Learn to Teach
Sample-efficient privileged learning for humanoid locomotion over diverse terrains.
Overview
Learn to Teach (L2T) targets a practical bottleneck in humanoid reinforcement learning: policies can become robust in simulation, but training them across enough terrain, contact, and disturbance variation usually consumes enormous numbers of simulator samples.
The paper reframes teacher-student learning as a one-stage privileged learning problem. Rather than train a privileged teacher first and distill it into a deployable student afterward, L2T learns the teacher and student together. The two policies share the same simulated dynamics, so samples collected for one side can keep teaching the other. This synchronizes the learning trajectories, recycles simulator data, and reduces both sample complexity and training time.
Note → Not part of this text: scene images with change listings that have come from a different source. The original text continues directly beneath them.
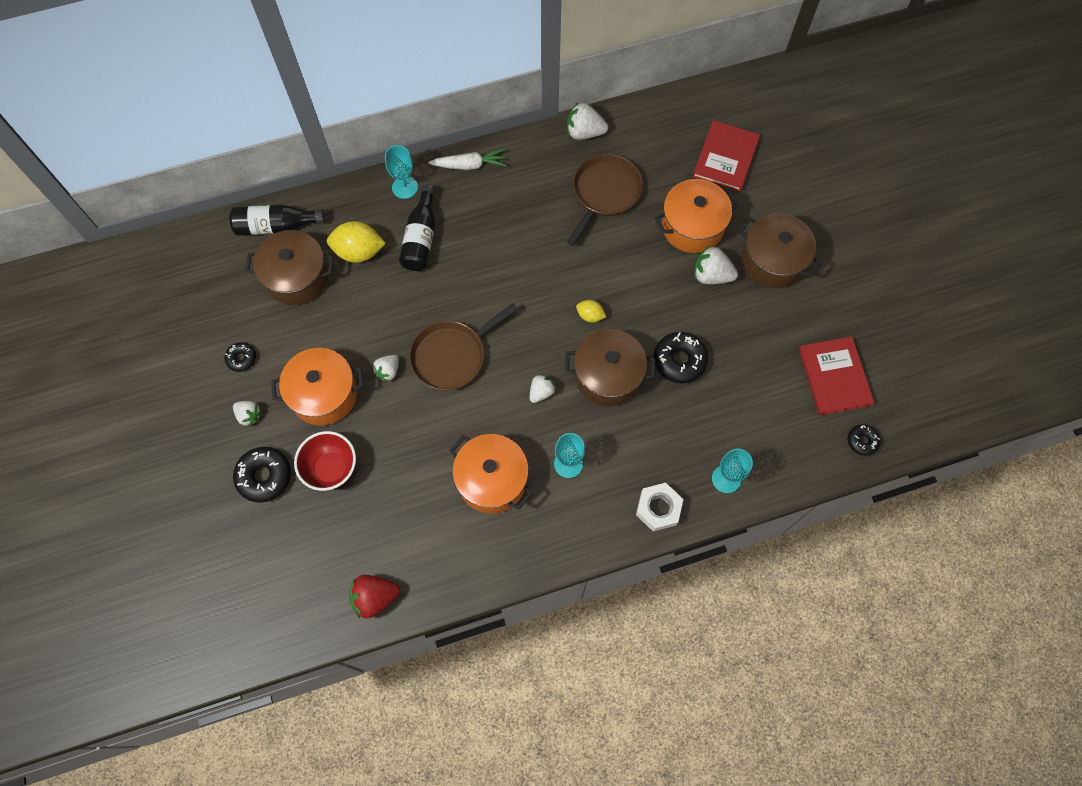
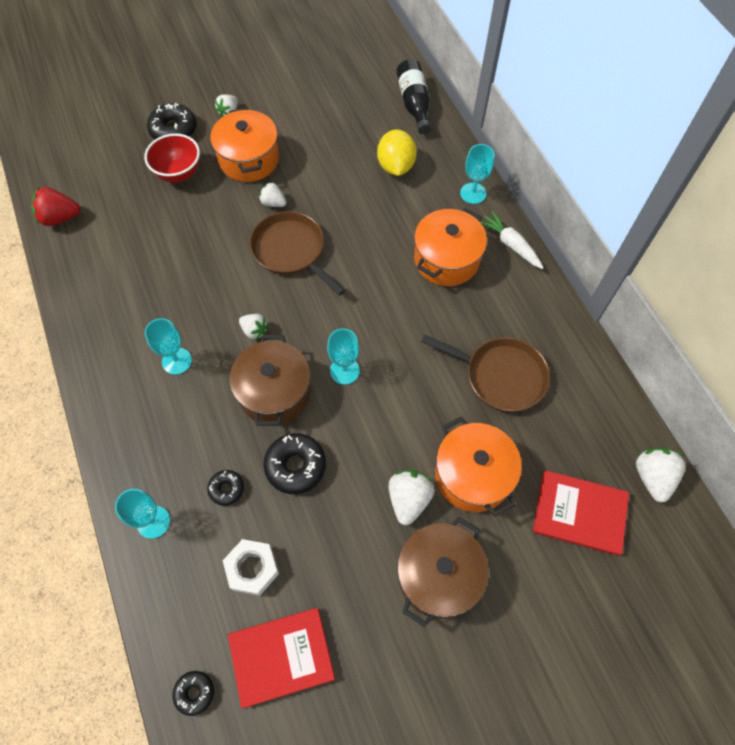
camera: 85 degrees right, 5 degrees down
black donut [224,342,256,372] -> black donut moved to [207,470,244,506]
brown pot [245,230,334,305] -> none
red strawberry [349,575,400,619] -> red strawberry turned 75 degrees counterclockwise [31,187,81,226]
black bottle [399,184,435,271] -> none
white carrot [428,149,507,170] -> white carrot turned 150 degrees clockwise [480,211,543,269]
orange pot [449,434,533,514] -> orange pot moved to [414,208,487,286]
white strawberry [567,102,608,140] -> white strawberry moved to [636,447,686,503]
yellow lemon [576,300,606,323] -> turquoise goblet [327,329,360,385]
white nut [636,483,683,532] -> white nut moved to [223,539,279,596]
On the Digit humanoid, the RL variant (L2T-RL) demonstrates zero-shot sim-to-real transfer. The hardware videos cover outdoor and indoor walking, concrete, gravel, grass, sand, rocky terrain, slippery surfaces, elevation changes, payload carrying, turning, and recovery from pushes and pulls.
Why it matters
- It keeps the useful structure of privileged learning while removing the brittle handoff between a completed teacher and a later student.
- It makes simulation data work harder by updating teacher and student policies from shared rollouts.
- It shows the resulting student policy can transfer to real Digit hardware across 12+ terrain and disturbance settings.
- It complements my earlier humanoid locomotion work on reward learning from demonstrations: Infer and Adapt learns a reward for bipedal locomotion, while L2T focuses on sample-efficient privileged policy learning.